# Homebrew T Enan



## Beef-Master (Nov 24, 2011)

So, did a small 20cc batch of T enan. 20% BB 2%BA and the remainder in grapeseed oil... The question is when the T Enan was heated and mixed with the solvents it turned an amber color. Is it still good? Why the Amber color? 

Also, how long do you all think powders remain optimally viable?


----------



## SloppyJ (Nov 24, 2011)

Sounds like you heated it up too hot and oxidized it.
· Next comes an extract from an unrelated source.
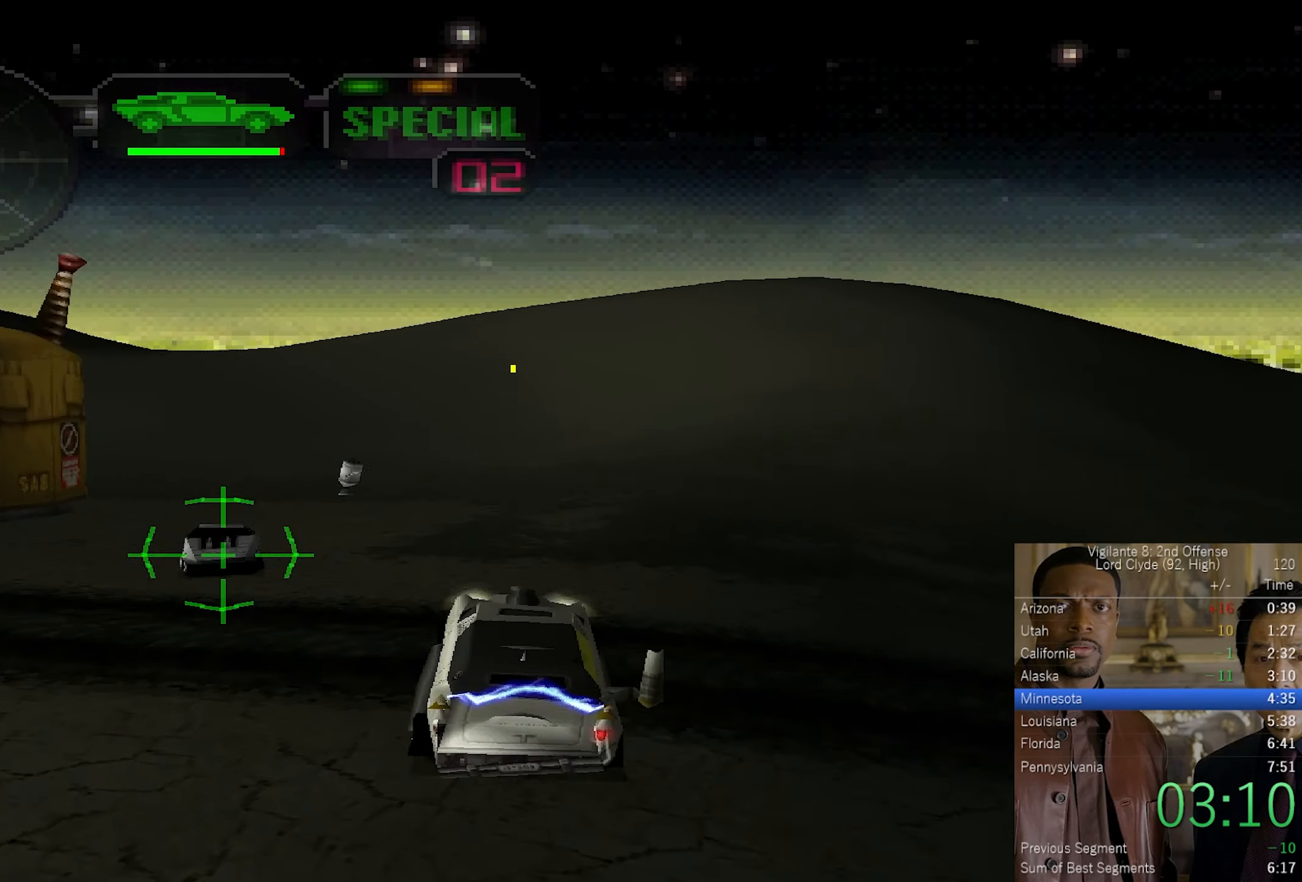
{"buttons": ["CROSS", "SQUARE"], "left_stick": "right", "right_stick": "center", "events": [[33, "DPAD_UP", "up"], [83, "R2", "up"], [117, "L2", "down"], [167, "SQUARE", "down"], [250, "left_stick", "right"], [283, "L2", "up"], [467, "CROSS", "down"]]}
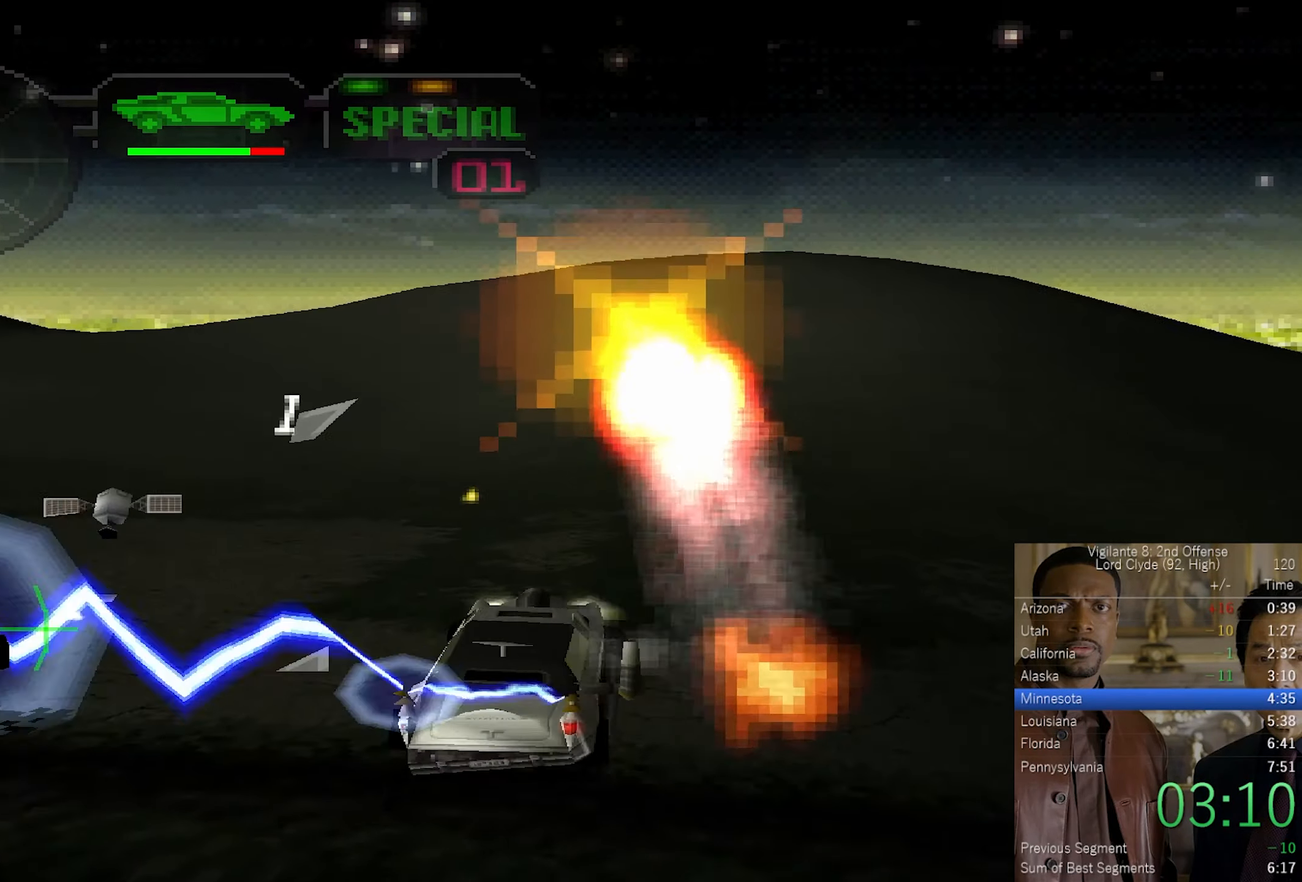
{"buttons": ["SQUARE"], "left_stick": "right", "right_stick": "center", "events": [[33, "CROSS", "up"]]}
It should still be okay but next time keep the stove on low and put more water in the pan. 

The powders will last 3+ years.


----------



## Beef-Master (Nov 24, 2011)

"Sounds like you heated it up too hot and oxidized it. It should still be okay but next time keep the stove on low and put more water in the pan. 
The powders will last 3+ years." 

Sounds reasonable. I did EQ at the same temp no problems... I guess diff compounds may oxidize at diff temps?


----------



## SloppyJ (Nov 24, 2011)

I've only seen it turn clear. But you're still good.


----------



## lambofgod (Nov 26, 2011)

with the BB do u need it to be 20%? like either put it in at 20% or dont bother?


----------



## SloppyJ (Nov 26, 2011)

No you can use it at other ratios. The BB is just to thin it out a little bit.


----------



## BigD4life (Nov 26, 2011)

lambofgod said:


> with the BB do u need it to be 20%? like either put it in at 20% or dont bother?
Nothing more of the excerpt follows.